Chemoprevention of cutaneous squamous cell carcinoma and its precursors in solid organ transplant recipients using topical sirolimus: a randomized, double-blind, placebo-controlled pilot trial - Supplementary materials
Description
The files below contain the supplemental methods outlining ethics statement, study design & intervention, outcome measures, and statistical analysis. The results for recruitment, compliance, and rention as well as the safety of topical sirolimus in solid organ transplant patients (SOTRs) are also included. Immunosuppression in solid organ transplant recipients (SOTR) greatly increases the risk of keratinocyte cancer (KC), indisputably a significant burden in terms of morbidity, mortality and cost.
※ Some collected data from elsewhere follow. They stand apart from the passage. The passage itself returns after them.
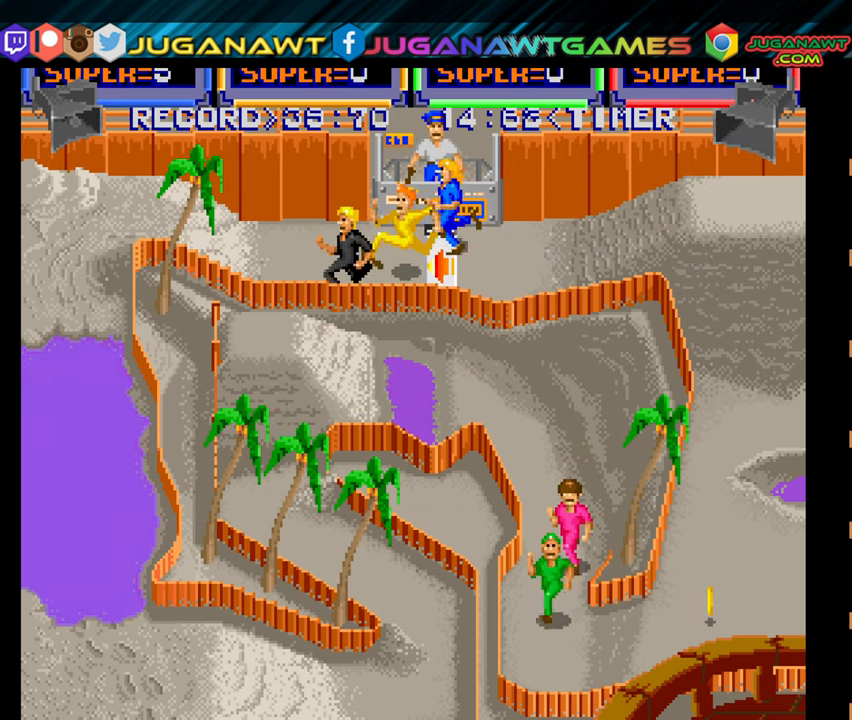
{"buttons": ["DPAD_LEFT"], "right_stick": "center", "events": [[17, "DPAD_UP", "up"], [50, "A", "up"], [150, "A", "down"], [250, "A", "up"], [367, "A", "down"], [450, "A", "up"]]}
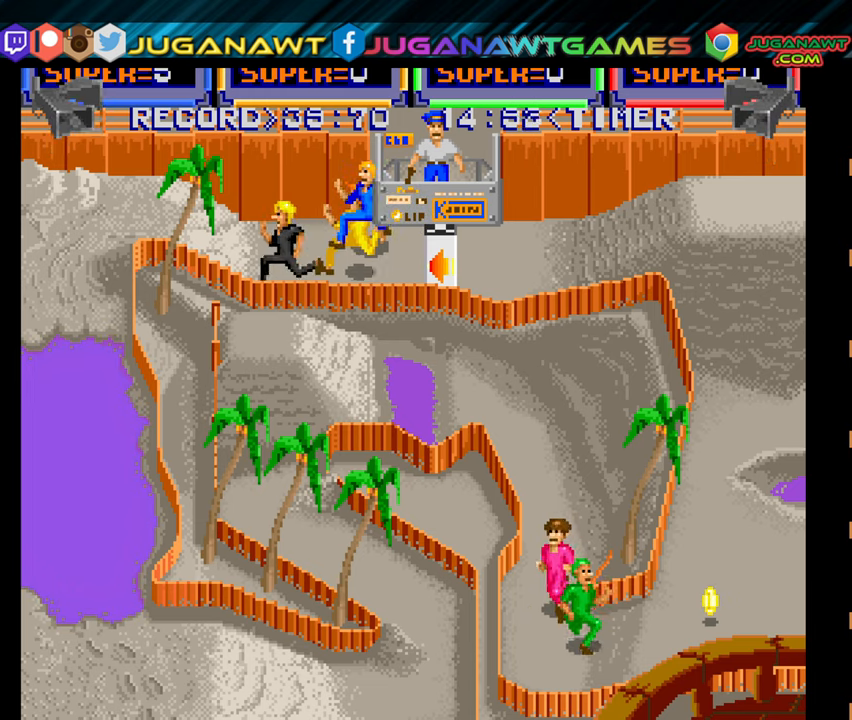
{"buttons": ["DPAD_LEFT"], "right_stick": "center", "events": [[17, "A", "down"], [150, "A", "up"], [200, "A", "down"], [284, "A", "up"], [400, "A", "down"], [467, "A", "up"]]}
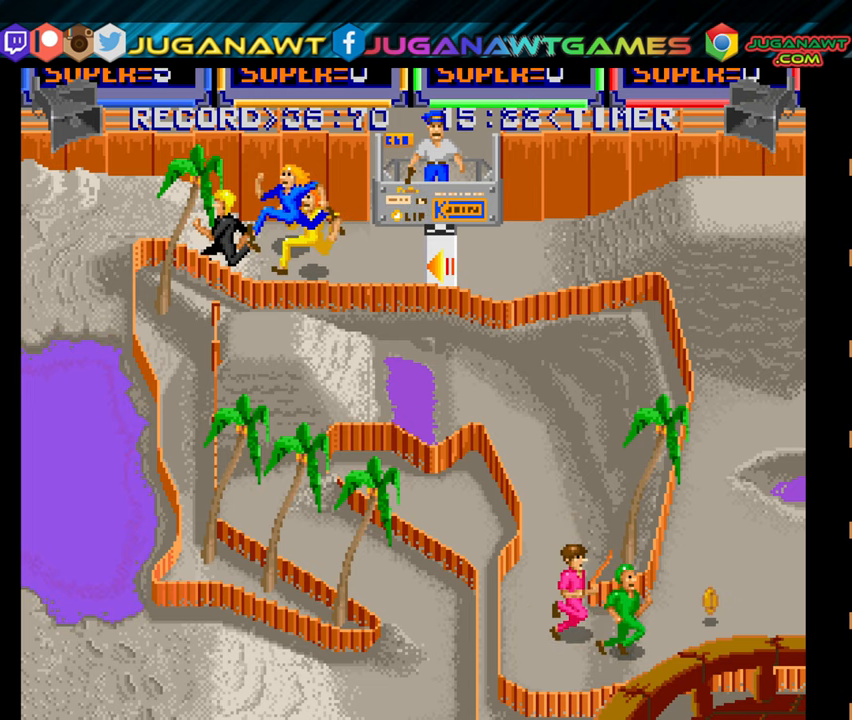
{"buttons": ["A", "DPAD_LEFT"], "right_stick": "center", "events": [[84, "A", "down"], [167, "A", "up"], [267, "A", "down"], [367, "A", "up"], [467, "A", "down"]]}
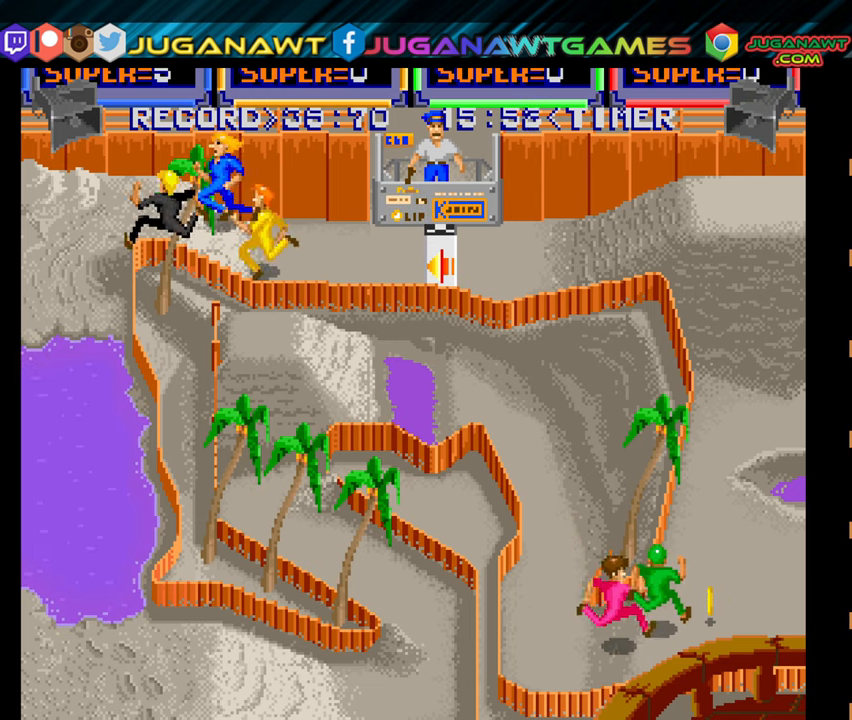
{"buttons": ["DPAD_LEFT"], "right_stick": "center", "events": [[67, "A", "up"], [150, "A", "down"], [234, "A", "up"], [334, "A", "down"], [434, "A", "up"]]}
Switching calcineurin inhibitors to sirolimus is a major strategy that has resulted in a two-fold reduction in the risk of SCC, but is poorly tolerated with many serious adverse events 1, 2. To circumvent these, we explored whether topical sirolimus applied topically could safely reduce the incidence of KC in the field of cancerisation in a randomized, double-blind, placebo-controlled, single-arm trial whereby patients received intervention on the dorsum of one hand and forearm and placebo on the dorsum of the contralateral hand and forearm chosen randomly. At 12 weeks, the number of keratotic lesions was reduced in each patient by 31+/-5% (from an average of 9.7 to 7.9, p=0.0001) in the treated side whereas it increased marginally on the vehicle side (6+/-6%, p=0.0006).